The Fed Funds Rate Also Rises

The Federal Reserve’s decision to reduce its benchmark federal funds rate by a half percentage point has overshadowed the more consequential increase in the longer-term estimate of the rate.

The summary of economic projections released last week alongside the Fed’s interest rate cut showed that the median forecast for the fed funds rate over the longer-term rose to 2.9 percent. This has risen three times this year, once for each of the releases of the projections. The projection is now higher than it has been since September 2018.

What this means is that Fed officials have revised up their expectations for where monetary policy will set the overnight bank lending rate in order to achieve their two percent inflation goal. In other words, they now think it will take a higher rate to sustainably achieve two percent inflation.

This is a major change in the views of Fed officials. The rate was almost unchanged from June 2019, when it first hit 2.5 percent, through December 2023. There was one month in which it slipped down to 2.4 percent but it immediately returned to the baseline. This steadiness of the projection—which lasted 54 months—was unprecedented. Since the Fed began releasing a projection for the federal funds rate in 2012, the prior record period of an unchanged projection was seven months from September 2012 through March 2013.
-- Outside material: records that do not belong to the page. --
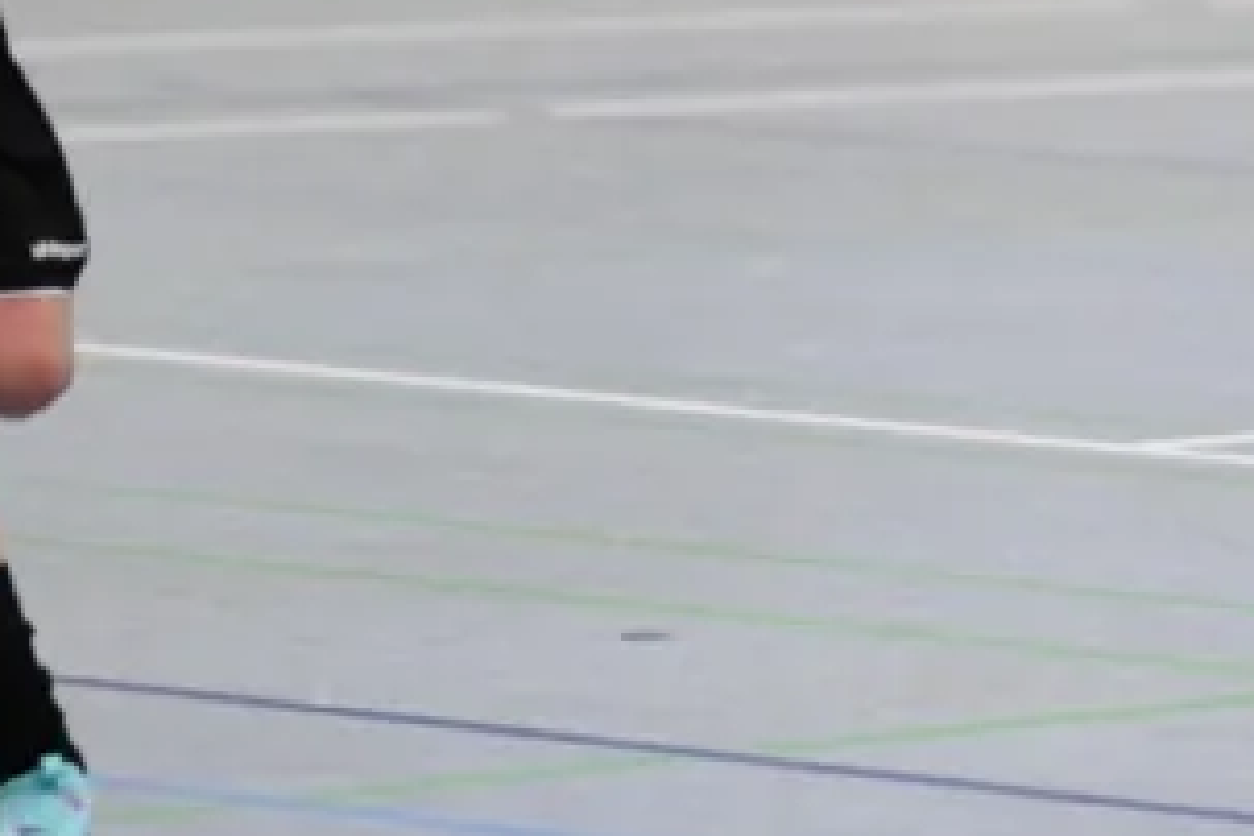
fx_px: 15883
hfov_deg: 4.5
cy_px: 157
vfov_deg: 3.0
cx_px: 1664
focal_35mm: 456
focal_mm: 135
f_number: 2.8
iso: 8000
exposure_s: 1/1250
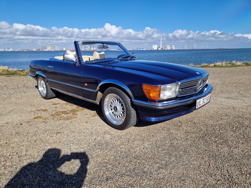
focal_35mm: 23
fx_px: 167
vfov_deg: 58.9
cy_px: 94
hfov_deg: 73.9
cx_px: 126
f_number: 1.8
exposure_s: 1/1768
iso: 50
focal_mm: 5.4
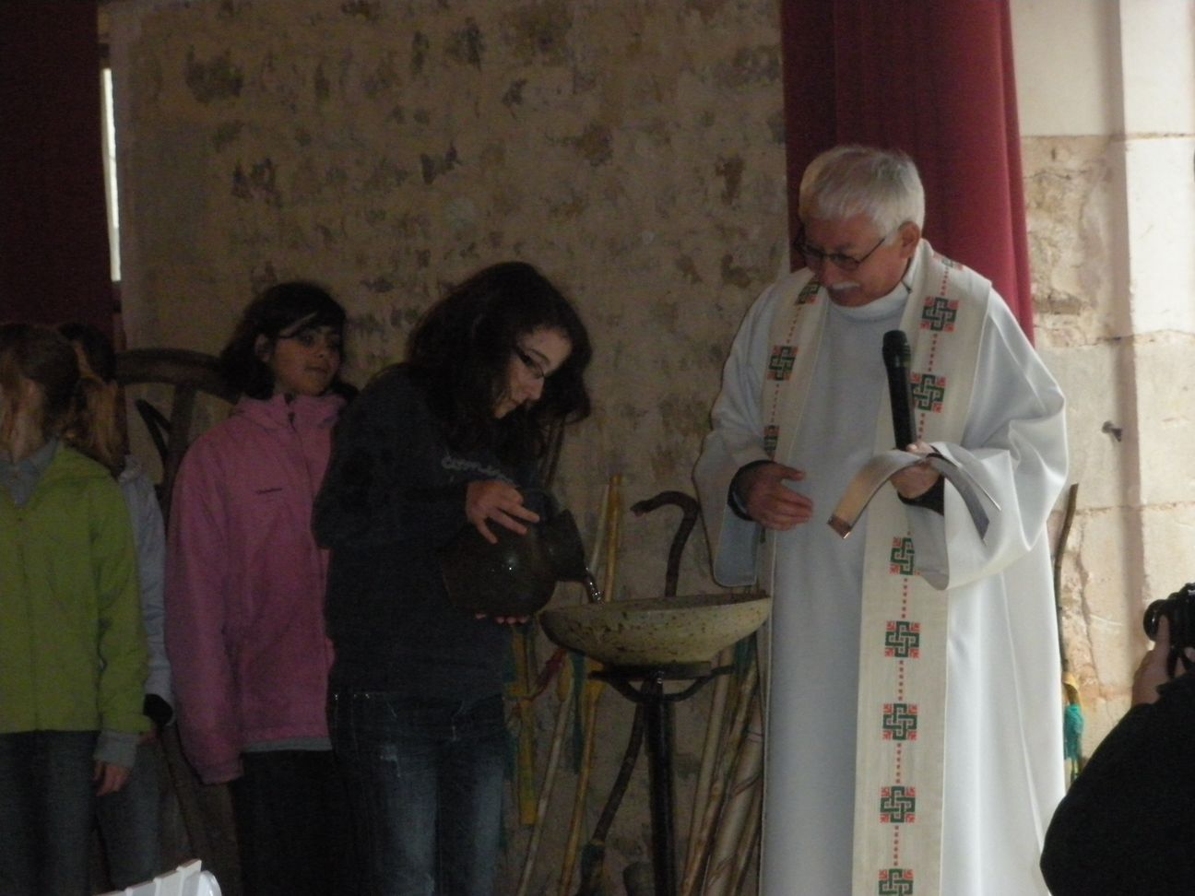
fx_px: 4039
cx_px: 598
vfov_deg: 12.7
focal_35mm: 117
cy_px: 448
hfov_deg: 16.8
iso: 800
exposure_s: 1/125
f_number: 5.3
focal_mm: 21.2
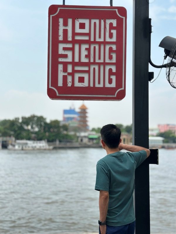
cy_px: 117
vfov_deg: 39.7
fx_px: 325
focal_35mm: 48
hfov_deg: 30.3
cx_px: 88
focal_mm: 6.86
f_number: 1.78
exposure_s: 1/2410
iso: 80
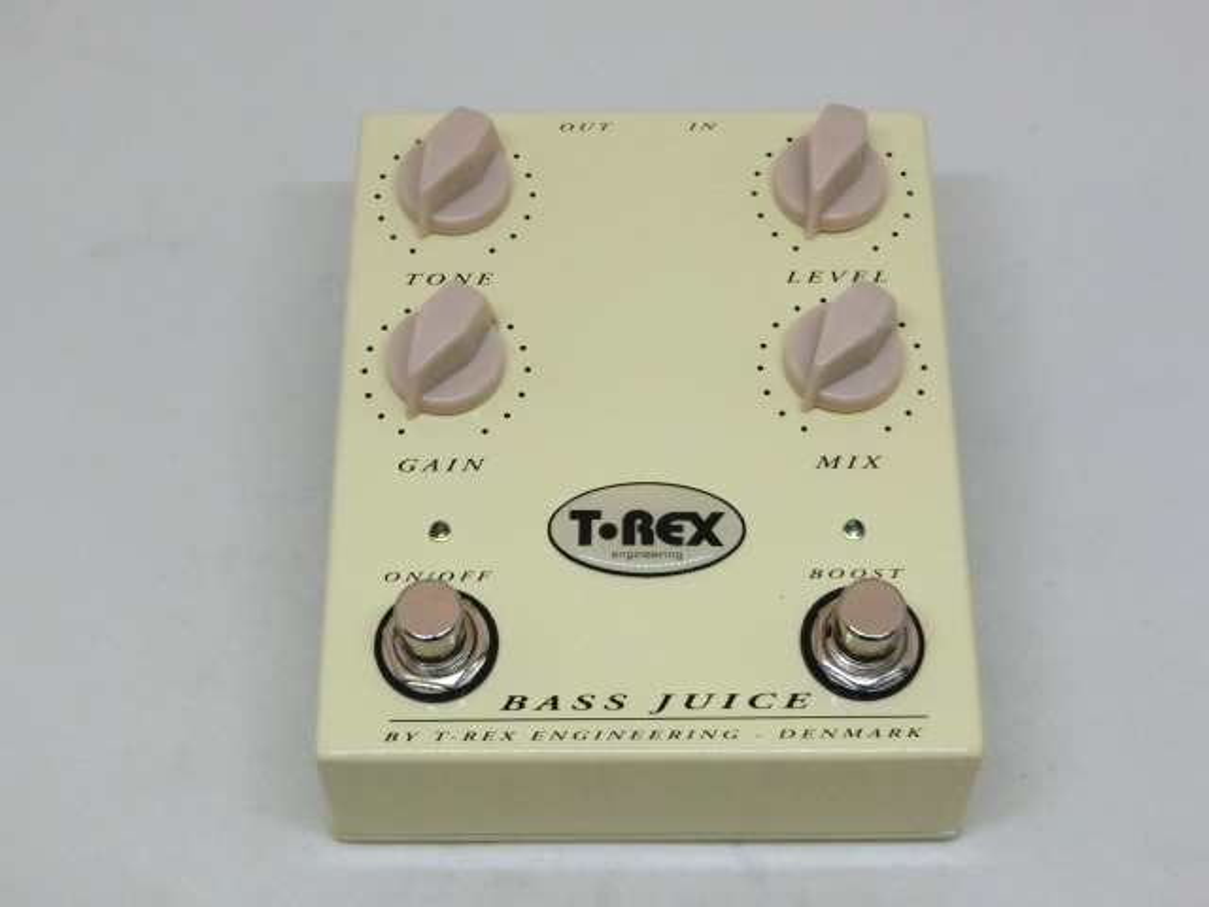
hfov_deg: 32.2
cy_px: 454
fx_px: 2096
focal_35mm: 60
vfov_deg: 24.4
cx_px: 604
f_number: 5
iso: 400
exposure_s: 1/125
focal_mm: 10.7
What Went Down Is Now Going Up and Up

The consistency of the Fed’s increases is telling. Through most of the period from 2012 through 2019 when the Fed was reducing its estimate for the longer-run fed funds rate, the movement was full of stops and starts. But Fed officials have now been raising the median estimate at every meeting this year—giving us every reason to suspect they’ll raise it again when they next release projections in December.

To understand what this means, it is important to remember that the Fed treats the two percent inflation target as a fixed point in a turning economy. The fed funds rate and the unemployment rate get adjusted around what the Fed thinks will be required for the two percent inflation target. The median expectation for longer-run rate of unemployment has been as high as five percent and as low as four percent. It is currently at 4.2 percent.

The estimate for real growth in gross domestic product has been far less changed, mostly staying around 1.8 percent since 2016 but bumping up to 1.9 percent during the second half of the Trump administration. (That increase was likely due to the fact that the tax cuts and tariffs failed to ignite the inflation that so many predicted, confirming in the minds of officials that the U.S could grow a bit faster than they had thought.)

So what we’ve seen this year has been a steady climb in the projected fed funds rate and a smaller increase in the expected unemployment rate. Which is to say, the Fed now sees the non-inflationary interest rate and the non-inflationary unemployment rate as higher.

A Quiet Criticism of Biden-Harris Economics

That’s bad news for American consumers, and a subtle criticism of the Biden-Harris economy. It means that after four years of the Democratic administration, the Fed is now convinced that Americans will have to suffer with fewer jobs and higher interest rates just to keep inflation under control.

Why focus on the longer-run rate instead of the current rate? As we have argued before, the expectation for rates over the longer run has far more influence over investment and growth than the current rate. Businesses make decisions to finance new projects based on the expected interest rate over the life of the project rather than the rate available now. That’s especially true when current rates are above the longer-run expectation because businesses anticipate being able to refinance at the lower rate.

What this means is that even though the Fed loosened monetary policy in terms of the current fed funds rate, it tightened it in terms of the projection.